The judgment by the country’s Constitutional Court late on Friday left a budgetary shortfall and Prime Minister Pedro Passos Coelho, whose government recently survived a no-confidence motion presented by the Communist Party, said he “cannot commit to not raising taxes” as the cuts were worth some €750 million (£609m).
The court, which has ruled against previous budget cuts five times, struck down several austerity measures proposed in the 2014 budget, including salary cuts in the public sector.
The judges also rejected a 5 per cent levy on unemployment benefits and a 6 per cent levy on ill-health related payouts, along with deeply controversial cuts in widows’ pensions. It said the measures contravened rights of citizens which were spelled out in the constitution.

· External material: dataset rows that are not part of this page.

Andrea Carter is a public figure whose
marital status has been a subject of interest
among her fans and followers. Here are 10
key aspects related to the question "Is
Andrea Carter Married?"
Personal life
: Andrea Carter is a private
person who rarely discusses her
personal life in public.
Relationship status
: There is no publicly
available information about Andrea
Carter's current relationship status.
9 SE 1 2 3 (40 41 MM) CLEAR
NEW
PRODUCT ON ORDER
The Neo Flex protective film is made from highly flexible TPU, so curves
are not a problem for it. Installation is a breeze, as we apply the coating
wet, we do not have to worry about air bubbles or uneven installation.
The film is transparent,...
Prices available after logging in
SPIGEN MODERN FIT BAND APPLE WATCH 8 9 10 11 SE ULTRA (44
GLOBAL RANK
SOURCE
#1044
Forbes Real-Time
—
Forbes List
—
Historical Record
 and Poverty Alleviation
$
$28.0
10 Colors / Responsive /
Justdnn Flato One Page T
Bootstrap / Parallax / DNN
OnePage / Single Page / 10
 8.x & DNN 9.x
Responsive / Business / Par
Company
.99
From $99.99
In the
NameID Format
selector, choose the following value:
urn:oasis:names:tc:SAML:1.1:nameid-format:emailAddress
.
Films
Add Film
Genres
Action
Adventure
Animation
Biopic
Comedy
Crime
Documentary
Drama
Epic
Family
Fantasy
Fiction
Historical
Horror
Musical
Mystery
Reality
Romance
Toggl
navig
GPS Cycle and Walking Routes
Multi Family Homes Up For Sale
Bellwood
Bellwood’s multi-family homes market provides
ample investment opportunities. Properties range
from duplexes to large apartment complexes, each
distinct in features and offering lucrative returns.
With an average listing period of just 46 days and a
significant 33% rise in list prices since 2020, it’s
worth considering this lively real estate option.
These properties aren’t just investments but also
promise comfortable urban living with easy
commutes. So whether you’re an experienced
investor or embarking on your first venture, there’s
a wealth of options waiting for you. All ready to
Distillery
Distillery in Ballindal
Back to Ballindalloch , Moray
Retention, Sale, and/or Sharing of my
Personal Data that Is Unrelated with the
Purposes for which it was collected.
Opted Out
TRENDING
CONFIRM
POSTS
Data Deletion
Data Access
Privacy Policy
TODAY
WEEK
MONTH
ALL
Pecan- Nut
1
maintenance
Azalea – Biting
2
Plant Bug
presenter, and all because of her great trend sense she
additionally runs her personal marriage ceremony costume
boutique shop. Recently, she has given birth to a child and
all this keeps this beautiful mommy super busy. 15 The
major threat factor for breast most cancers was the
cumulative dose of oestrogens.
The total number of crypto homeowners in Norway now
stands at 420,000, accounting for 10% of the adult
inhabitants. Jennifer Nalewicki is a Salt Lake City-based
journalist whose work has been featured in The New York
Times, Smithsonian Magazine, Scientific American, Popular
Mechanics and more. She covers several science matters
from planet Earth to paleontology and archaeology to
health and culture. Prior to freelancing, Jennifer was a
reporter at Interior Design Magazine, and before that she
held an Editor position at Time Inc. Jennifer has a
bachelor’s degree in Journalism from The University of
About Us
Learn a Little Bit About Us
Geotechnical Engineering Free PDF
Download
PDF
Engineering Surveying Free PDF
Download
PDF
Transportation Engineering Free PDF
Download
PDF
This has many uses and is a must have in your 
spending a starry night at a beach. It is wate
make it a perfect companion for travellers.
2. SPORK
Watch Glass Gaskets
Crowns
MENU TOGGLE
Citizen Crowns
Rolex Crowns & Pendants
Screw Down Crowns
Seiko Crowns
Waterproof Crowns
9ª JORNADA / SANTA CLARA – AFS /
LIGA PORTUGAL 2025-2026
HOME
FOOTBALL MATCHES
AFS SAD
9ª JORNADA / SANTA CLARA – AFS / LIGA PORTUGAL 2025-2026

The court did, however, approve a measure to reduce supplementary pensions payouts in the public sector.
Ruling on a challenge by opposition parties, the court declared that any law which cut public employees’ wages without touching the incomes of other workers violated the constitutional principle of equality.
The ruling on wage cuts will have the biggest impact on the budget.
The government had planned to save more than €600m (£488m) this year by making cuts of between 2.5 per cent and 12 per cent in the salaries of public employees earning more than €675 a month (£550). The proposed cuts were deeper than any made since 2011.
But the earlier cuts, too, became invalid on Friday because they were linked by statute to this year’s reductions — a technicality that could cost the government more than €1 billion (£810m) in back salaries.
The measures cutting pensions and tax benefits were made retroactive to January 1. By overturning them the court created an additional budget gap of €175m (£142m).
Portugal received €78bn (£64bn) in conditional bailout loans in 2011.
In return, the lenders — the European Union and the International Monetary Fund — imposed a three-year programme of sharp budget cuts and tax increases which has crippled the country’s struggling economy.